AIG Gives Bonuses a Bad Name
Everybody is talking about AIG again. The conversation is about how they continue to throw tax-payer money away. Over the weekend new details of AIG’s bonus plans were made public. In a nutshell the company plans to pay about $165 million in bonuses to executives in the same business unit that brought the company to the brink of collapse last year. The most frequent word used in the media to describe the feelings of the average American is outrage.
Although the government, an 80% owner of the company, says it can do little to change the payout because it is contractually obligated and may face lawsuits if bonuses are not paid, that response highlights in my mind once again that the bailout plan was executed with almost no knowledge of human behavior.
There seems to have been no analysis of what the impact the bailout would have on the behavior of employees of the company. Money falling on "business as usual" behavior will create more business as usual. It should therefore not be surprising that management approved luxury meetings and other behavioral excesses since these were the behaviors associated with prior years of huge profits.
AIG would have had less outrage if the words associated with the money were "deferred compensation" rather than bonus. If these executives were hired and the compensation was to be paid in two payout methods, one on a monthly salary and the other a lump-sum payout at the end of the year, I believe most people would understand.
However, the word bonus has different connotations. It usually implies at least two things: The first that bonuses are awarded for some valuable accomplishment. While there were no doubt many valuable behaviors on the part of the company’s 116, 000 employees, it is difficult for most people to understand how you can pay for them when you lose $40 billion.
The second most common use of the term is discretionary, meaning in this context that it is above and beyond what employees expect. Obviously this was not the culture at AIG. Although it might not be a fair assessment of what went on, the word, earned, is not prominent in any of the descriptions of the compensation contingencies. It appears that employees felt they had a right to the bonus independent of the fortunes of the company.

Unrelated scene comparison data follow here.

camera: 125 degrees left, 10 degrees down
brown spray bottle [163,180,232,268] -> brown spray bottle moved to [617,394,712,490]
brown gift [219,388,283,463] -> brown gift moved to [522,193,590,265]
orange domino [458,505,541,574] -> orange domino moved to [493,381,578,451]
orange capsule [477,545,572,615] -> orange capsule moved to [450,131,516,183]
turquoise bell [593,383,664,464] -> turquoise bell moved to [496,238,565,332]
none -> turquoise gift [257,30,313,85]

The other reason the company used to justify the bonuses is that they were needed to retain talented people, a retention bonus. Let me say that based on 40 years of business experience that if you think you can pay people to stay with a company that they don’t like, you will waste a lot of money. AIG will pay the retention bonuses and the people will still leave them at the first opportunity. It strikes me as odd that with all the unemployment on Wall Street these days that a large number of people would actually leave anyway. The fact that the company thinks that they have employees that cannot be replaced is a failing of their professional development system in the company.
In my opinion until businesses get serious about behavior, problems like AIG will continue to occur. As Thomas Gilbert, author of Human Competence said, "Money is a beautifully honed instrument for recognizing and creating worthy performance. It is the principal tool for supplying incentives for competence and therefore deserves great respect. Any frivolous use of money weakens its power to promote human capital – the true wealth of nations."
It appears to me that AIG has greatly disrespected the instrument.